Help to ID this type

rgoer who's picture

Can some-one help to ID this type. Its from a book cover dating back to 1902. See attachment, thanks
Not sure if the if the T and R, are part of the type?

rgoer who's picture

see image

donshottype's picture

In 1902 Book Covers were an art form using hand lettering and illustration. Note the E's. No two are alike.
The lettering for this cover is representative of the fashion of the day. Note the tilde shaped bar on the E and F. A few fonts, not all digitized, with this effect: Titania, Pretorian, Gazebo, Oriente (Oliver), Harlech, Grange, Olympian.

Nick Cooke's picture

Those Beatrix Potter books have always had, and still do have that distinctive type. I have never seen it anywhere else.

donshottype's picture

This lettering was used on the first edition published by F. Warne & Co. in 1902. Enhanced excerpt of the lettering on the cover, taken from my files:

Excerpt of the lettering on the cover of a later edition:

Note that it looks similar but is more crudely executed.
The practice in the trade was to attempt to keep the tone consistent for a series -- which would explain the distinctive titling for your Beatrix Potter books.
In later years fonts were chosen that approximated the original lettering.
Here is a 1999 edition with a font that is a pretty good match to the original lettering:

I suspect that it is a private font produced for F. Warne & Co.
Anyway, its not in my folder with tilde shaped bar fonts.

Ryuk's picture

The original design reminds me of Founder's Caslon. It could be interesting to start with and recreate the former lettering.
As alternative (not saying it could be considered as close), Yana by Laura Worthington could do the trick very well. Less but not off is Erasmus.

donshottype's picture

I confirmed that F. Warne is in fact currently using the font. See where it appears in an interative book, perhaps as a Flash font excerpt.
Penguin bought F. Warne in the 1980s and spend money on reviving the business. I suspect this included development of the new font. It might have been in-house or by contract. Some contracts, such as the well known one by the Economist magazine for Officina display, have an exclusive use period followed by return of rights to the designer for sale as the designer wants. In this case it seems Penguin/Warne have retained the rights and it will not be available for sale to the public any time soon.
However, there is no copyright restriction on using the original lettering of 1902 to create an original font, without using any of the digital data owned by Penguin/Warne. See sample:

The question is whether anyone would pay for it. If there is no market, it's not worth doing.

hrant's picture

there is no copyright restriction on using the original lettering of 1902 to create an original font

There might however be other restrictions...


donshottype's picture

Other restrictions would depend on various national laws.
Certainly Warne would take action if such a font was used to promote Beatrix Potter stories, which can be freely distributed because they are in the public domain with long expired copyright, but are still cash cows for Warne because of the "look and feel" of the Warne product. Echos of Disney & The Mouse that extended intellectual property rights for generations after the creators have ceased to exist. IP is going to be a big issue in the upcoming decades. Plenty of employment for lawyers. Plenty of money for mega companies, not much for the actual creators.
BTW AFAIK the lettering was not done by Potter. At least it's not mentioned in books about her that I have checked.

rgoer who's picture

What font is the sample you have posted E F or is it from their web page?

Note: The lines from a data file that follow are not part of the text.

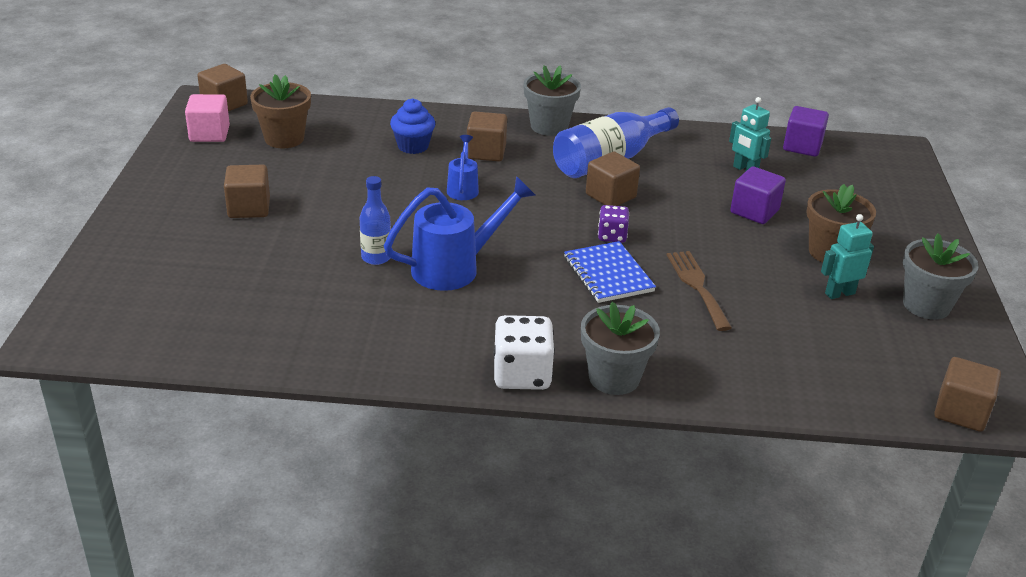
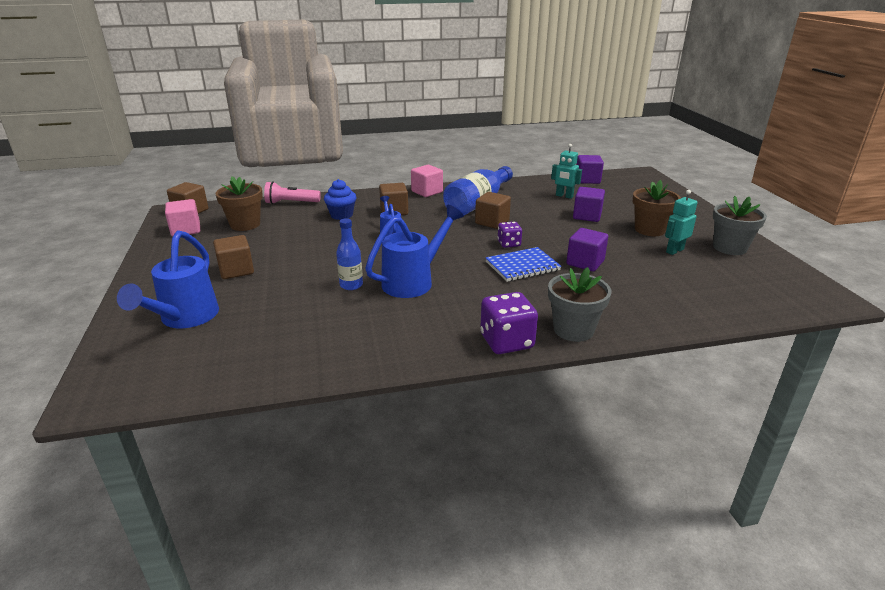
camera: 15 degrees left, 5 degrees down
(170, 263) = (184, 319): none -> blue watering can
(356, 112) = (291, 203): none -> pink flashlight
(522, 375) = (506, 342): white dice -> purple dice
(549, 126) = (427, 192): grey flower pot -> pink cube
(608, 274) = (522, 266): blue notebook -> blue notebook turned 75 degrees counterclockwise
(697, 286) = (585, 262): brown fork -> purple cube
(960, 412) = (806, 304): brown cube -> none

The T looks closely like a fat T of "Pretorian DT"

Overall maybe combo of various font type?

Should not be any problem with copy write now for either font or the book from 1902.

Maybe the R is another style of font?

donshottype's picture

EF is NOT from an existing font. NOTHING was taken from the Warne web page!
It is an original creation made from scratch in Fontlab.
It is based on the original book covers lettering from 1902 to 1910. There are almost two dozen, each with a variation of the same lettering style.

You may check some at Search for Beatrix Potter.
Lettering artists of the era tended to copy one another so this is not a particularly original design.
The tilde shaped bar seems to have been first used by Thayler.
The T with raised spikes is a very common 19th century style. See for example the digital revival from Canada Type. Ronaldson designed vy Alexander Kay, Rebecca Alaccari and Patrick Griffin. Recommended for purchase.
The R, which varies from cover to cover, is a common style for lettering in the era.

donshottype's picture

As mentioned in previous posts the private font produced for F. Warne & Co. will probably not be made available. But there ARE some fonts with similar features in the "transitional" category -- i.e. Baskerville etc. This Warne variation might be described as being in an English vernacular style. Note its low contrast and large rounded serifs dished at the midpoint.
I recommend Plantagenet by Ross Mills of Trio Typeworks. Some letter forms are quite different, but the flavor is the same.